The aid car arrived and got stuck in the maze of drivers who could not figure out that they needed to move aside to allow the big shiny trucks with sirens and flashing lights to get through. Suddenly, a man in full fire gear appeared at my left, asking me if I hurt anywhere. I was beginning to seize up – my neck and lower back… my chest was aching, a thermonuclear headache. I figured I might have cracked a rib at the sternum. “I’m sure it’s nothing” I told him.
Next came the neck brace, the back board, and lying on the pavement without my jacket in rain at forty degrees Fahrenheit. It makes no sense at all to strap someone to a back board to immobilize them, and then leave them in a place where violent shivering aggravates the condition. Oh well. Fact is, the aid response was professional, courteous and as efficient as it could be, given that they did not know that there were 6 casualties.
A short ride to Cascade Valley Hospital, then 300 questions, poking, prodding, x-rays, and a benediction.
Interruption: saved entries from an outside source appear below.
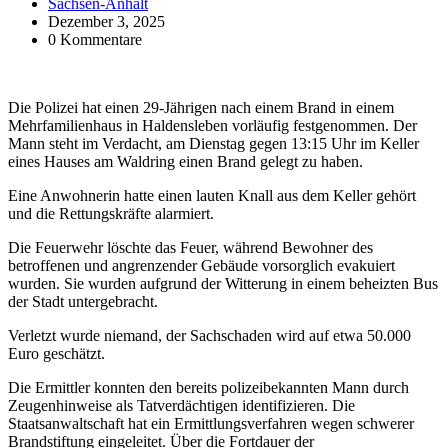
Sachsen-Anhalt
Dezember 3, 2025
0 Kommentare
Die Polizei hat einen 29-Jährigen nach einem Brand in einem
Mehrfamilienhaus in Haldensleben vorläufig festgenommen. Der
Mann steht im Verdacht, am Dienstag gegen 13:15 Uhr im Keller
eines Hauses am Waldring einen Brand gelegt zu haben.
Eine Anwohnerin hatte einen lauten Knall aus dem Keller gehört
und die Rettungskräfte alarmiert.
Die Feuerwehr löschte das Feuer, während Bewohner des
betroffenen und angrenzender Gebäude vorsorglich evakuiert
wurden. Sie wurden aufgrund der Witterung in einem beheizten Bus
der Stadt untergebracht.
Verletzt wurde niemand, der Sachschaden wird auf etwa 50.000
Euro geschätzt.
Die Ermittler konnten den bereits polizeibekannten Mann durch
Zeugenhinweise als Tatverdächtigen identifizieren. Die
Staatsanwaltschaft hat ein Ermittlungsverfahren wegen schwerer
Brandstiftung eingeleitet. Über die Fortdauer der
Take these painkillers if you need them, then go forth and sin no more.
Camille was scanned for internal bleeding, because she had pain in her lower left abdomen. Nothing unusual. She got the same meds and benediction as me.
It took three hours until I realized which teeth were broken, four hours to realize I had Camille’s car keys and had not lost my notebook, and seven hours to discover a deep bruise in my groin.
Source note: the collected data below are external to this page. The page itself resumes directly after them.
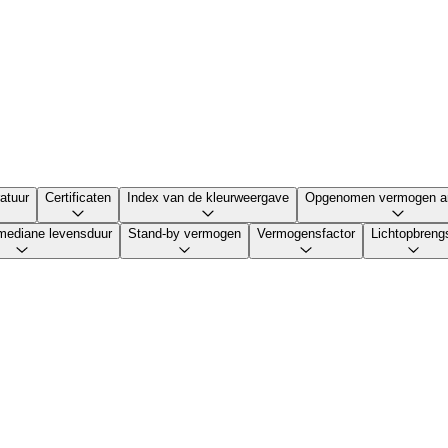
atuur
Certificaten
Index van de kleurweergave
Opgenomen vermogen a
mediane levensduur
Stand-by vermogen
Vermogensfactor
Lichtopbreng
I just can’t wait to see what tomorrow will bring.
Comments:
Khog: Holy shit man. Please keep us updated if you are able. At this point, all i can say is ‘glad you’re alive’. Fuckin A, that sucks! How are you and Camille, what about the other car passengers?
Randy: OMG. Are you two ok?
Marlene: Mike – I’m so glad you and Camille are OK. Don’t you just love young drivers? I hit a snow bank of solid ice last week but only damaged a wheel. I can’t imagine anything like what you two experienced.
Me: They give a license to anyone that can fog a mirror. Out here, they don’t even make you prove you are a legal resident.
Jonathan: Michael, I’m very sorry to hear the news. Life is so tenuous. I’m glad to know that you and Camille are not seriously injured. Thank God for air bags. Jocelyn and I are thinking of you too today and hoping you have no lasting injuries. It will take time to get over the trauma. One day at a time. Love to you all, Jonathan
April: Holy shit Michael. I’m glad you were able to write. Thank you for that. Will be in touch soon. All my love and hugs to you both.
Teri: We are both so grateful you and Camille are alive! What a horrendous thing to happen. Take very good care of yourselves and take no chances. If it hurts, don’t ignore it. Our thoughts are with you.
Paul: WOW!! Let me know if you need anything? Not like I’d actually follow through, but just pretend I would 😀 Just Kidding, anything let me know.
David: It sounds like you may or may not be injured badly? let me know if I can do something.
Paul: …glad you are ok, was the other driver on the phone? Glad to hear that you both are okay. I can’t imagine what that experience would be like. As usual, you found a way to pass it on.
Kipp: Glad to hear that you both are okay. I can’t imagine what that experience would be like. As usual, you found a way to pass it on. I am looking forward to you waxing poetically when you describe the experience of passing into the spiritual world. You will find some way to pull it off, I am sure of it.
Carisa: Wow! By the grace of god you both are alive and not paralyzed or anything. I am so sorry you had to go through that. Maybe there are hidden blessings, or maybe the accident kept you from some other fate. Anyway, everything happens for a reason I am told. I hope you both are recovering well. Best wishes.